SCCOOS has several major platforms that are the basis of its flagship programs. One of those is high-frequency radar, and this gives us real time surface currents. Those measurements are incredibly critical for a number of models that impact society directly, things like search and rescue. They can reduce the time it takes for somebody to find someone who's lost in the water by 40% because the models ingest the real time data every hour or so. 

The thing that I've been working on for most of my own career and what I think really brought me here is harmful algal blooms. There are many of these HABs, as we call them, that are increasing in intensity in California. We don't entirely know why. We just know they're getting more toxic and they do impact wildlife.

We've had really big harmful algal blooms the last two years and one particular type of plankton produces a neurotoxin. It's deadly to us.
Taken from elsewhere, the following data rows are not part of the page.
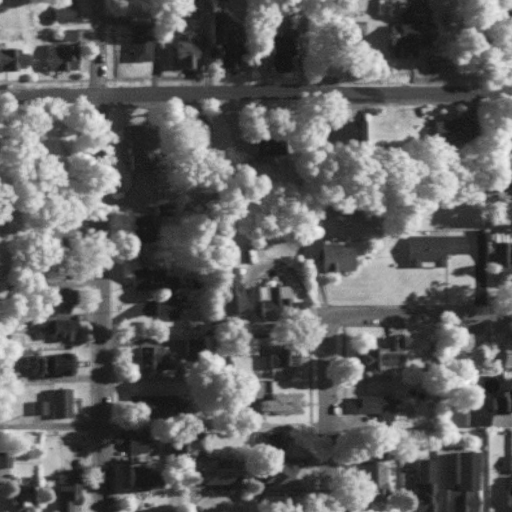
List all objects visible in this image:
building: (504, 5)
building: (60, 9)
building: (406, 27)
building: (65, 31)
building: (138, 39)
building: (223, 39)
building: (184, 47)
building: (277, 47)
building: (57, 53)
building: (10, 56)
road: (255, 91)
building: (192, 126)
building: (337, 127)
building: (448, 127)
building: (501, 138)
building: (261, 141)
building: (134, 143)
building: (497, 182)
building: (136, 225)
building: (310, 246)
building: (429, 246)
building: (335, 254)
building: (501, 254)
road: (109, 255)
building: (154, 286)
building: (228, 289)
building: (274, 296)
building: (56, 297)
road: (425, 314)
building: (55, 325)
building: (458, 338)
building: (190, 340)
building: (246, 344)
building: (501, 348)
building: (374, 351)
building: (280, 353)
building: (149, 354)
building: (52, 360)
building: (5, 362)
building: (246, 386)
building: (501, 398)
building: (50, 400)
building: (279, 400)
building: (154, 402)
building: (371, 403)
road: (339, 414)
building: (474, 414)
road: (225, 423)
road: (56, 426)
building: (191, 437)
building: (268, 438)
building: (134, 441)
building: (3, 456)
building: (509, 460)
building: (217, 470)
building: (277, 472)
building: (139, 475)
building: (369, 479)
building: (458, 482)
building: (420, 483)
building: (64, 487)
building: (508, 490)
building: (18, 495)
Luckily, the state of California is really good at checking the shellfish that we consume and protecting us from that.

But it's harder to protect sea lions who are feeding offshore, eating fish from the subsurface. Those are the animals that we see come to the beach often in distress, having seizures, foaming at the mouth. This is a reaction to this neurotoxin. What really gets me going is thinking about how to predict that and how to use all of the observational and model tools that we have to forecast whether we're going to see this toxin in the water.

We can help the rescue centers that get inundated and don't really have the capacity often to deal with a lot of these animals coming in. We can help the animals themselves. Then also think about what are the ramifications on human health in coastal communities, particularly coastal fishing communities, as we move forward in time thinking about how this can impact somebody like a Dungeness Crab fisher who cannot go out for an entire season because those crabs become contaminated with this toxin.
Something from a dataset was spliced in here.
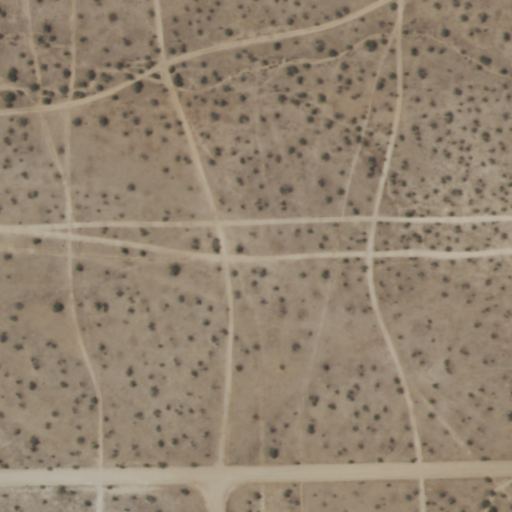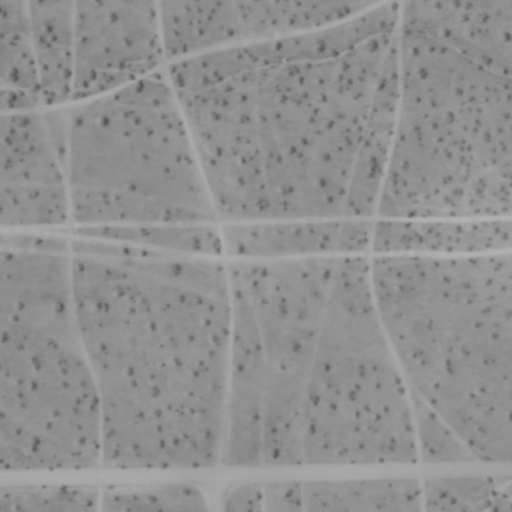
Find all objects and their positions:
crop: (255, 332)
road: (369, 478)
road: (227, 503)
en: Why did you want to come to Scripps?
CA: I'm at Scripps because the experts here bring to the table all the tools and knowledge that we need to understand really challenging problems in the ocean.
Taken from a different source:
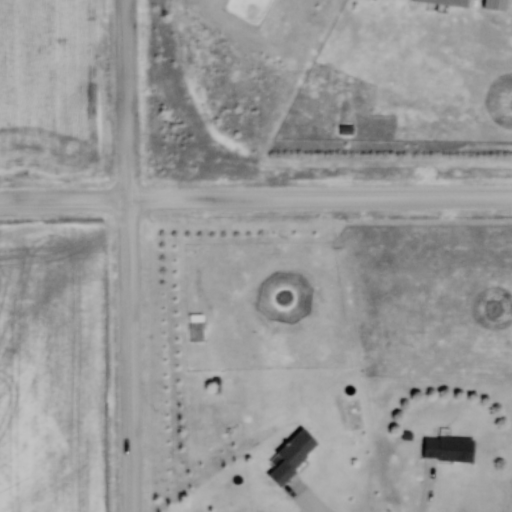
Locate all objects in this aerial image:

I'm a biological oceanographer and that would suggest that I only focus on biology, but if you think about the fact that photosynthetic organisms in the ocean, like land plants, are taking up nutrients. They're using light to photosynthesize. They're also getting eaten by things just like a tree growing on land would. The difference is the ocean organisms are constantly moving with the currents. They're moving vertically andmoving horizontally in the water, so you also have to think about fluid dynamics. 

This opens up a whole new discipline: the physical component. An oceanographer is dealing not only with the biology and chemistry and physics, but then also trying to tie all of that together. Something appealing about Scripps is that we have all of those experts here and we tend to understand that these big wicked problems in the ocean and the climate require this kind of interdisciplinary approach.

en: What do you hope your research yields?
CA: There's a need to get information to people who live along the coast, but also people who don't live along the coast to really thoroughly understand what the ocean brings to us, whether that’s food security, oxygen, or joy because we like to be around physical environments like the ocean. They need information on how it connects to weather, because we're reliant on water, reliant on food sources that are heavily connected to climate and weather, so even if you don't live along the coast, your life is clearly being impacted by what happens because of the coupled nature of the ocean and the atmosphere and weather and climate. 

What I'm hoping is that not only do we improve ocean literacy in the community, but that on a more practical level, on the daily to yearly time frame, we have the capacity to influence and change the trajectory of how we use resources from the ocean, protect those resources, and then also protect the livelihoods of people who depend upon them.

The thing that drives us on the daily to produce the kinds of data that we produce is our desire to protect the livelihoods of people on the coast, but also push us to think about the long term drivers and impacts and about what it means to preserve and protect the ocean and its resources for future generations.